The data:
------
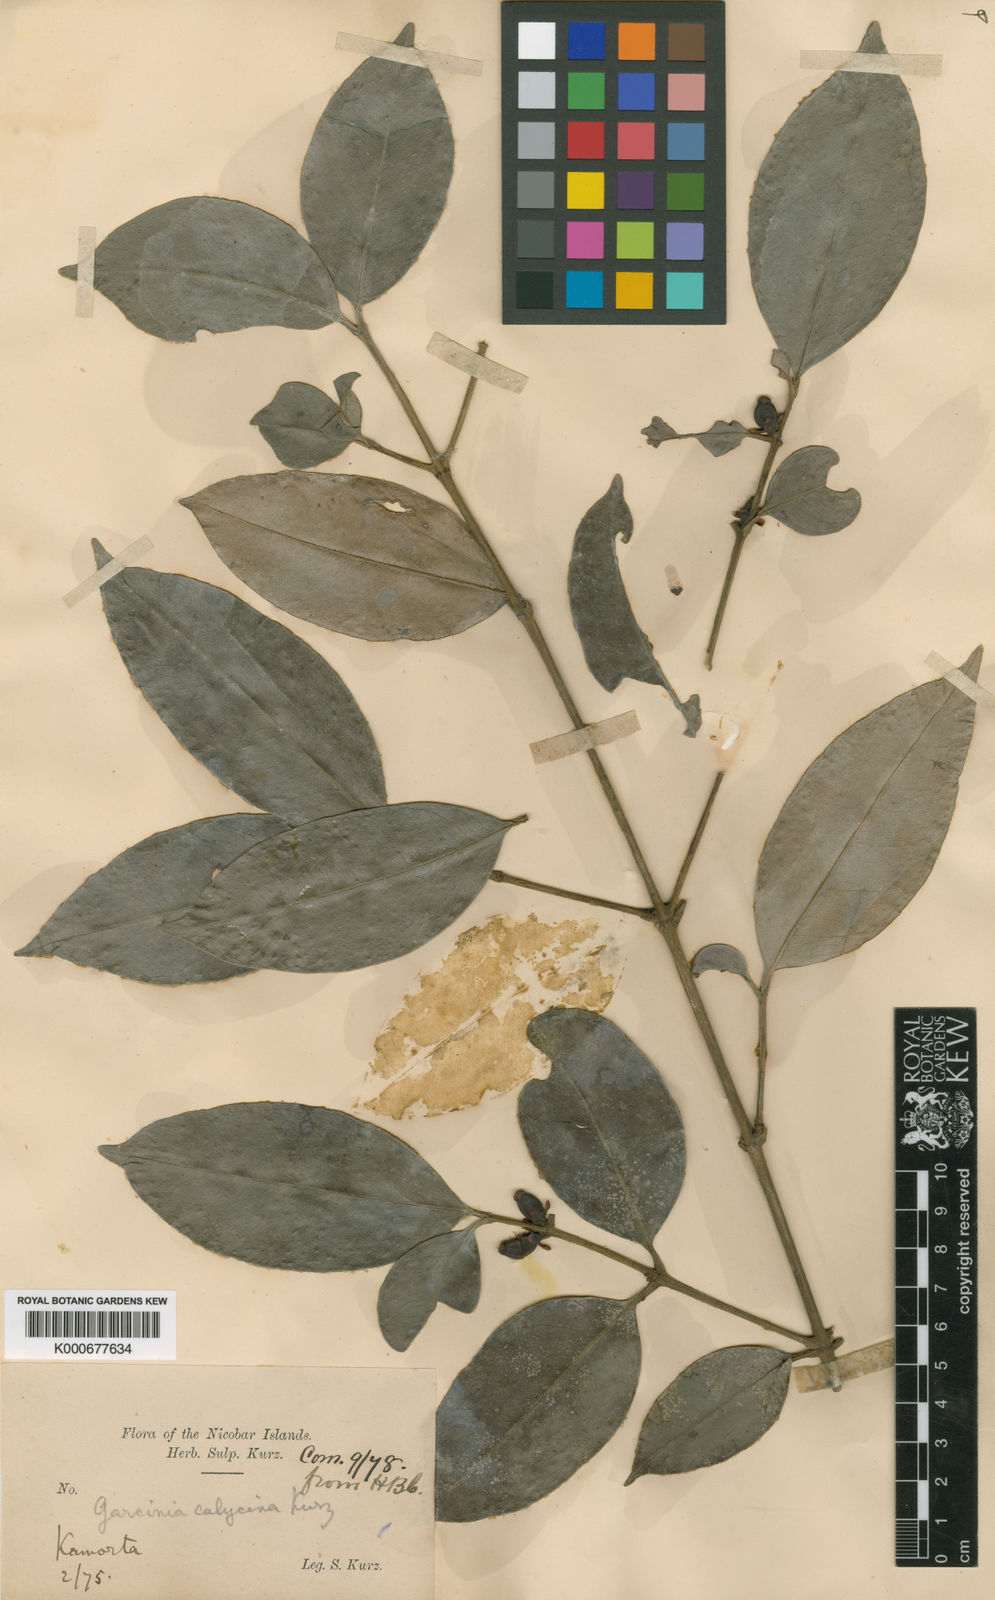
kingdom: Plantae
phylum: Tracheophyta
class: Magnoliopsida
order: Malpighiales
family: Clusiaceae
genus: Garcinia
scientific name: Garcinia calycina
------
Exercise:
Convert the lines of the records into a Markdown table with two columns, Row and Line. Put a row number in Row and the line's text in Line, skip blank lines, and leave the pictures out.

Response to the exercise:
| Row | Line |
|---|---|
| 1 | kingdom: Plantae |
| 2 | phylum: Tracheophyta |
| 3 | class: Magnoliopsida |
| 4 | order: Malpighiales |
| 5 | family: Clusiaceae |
| 6 | genus: Garcinia |
| 7 | scientific name: Garcinia calycina |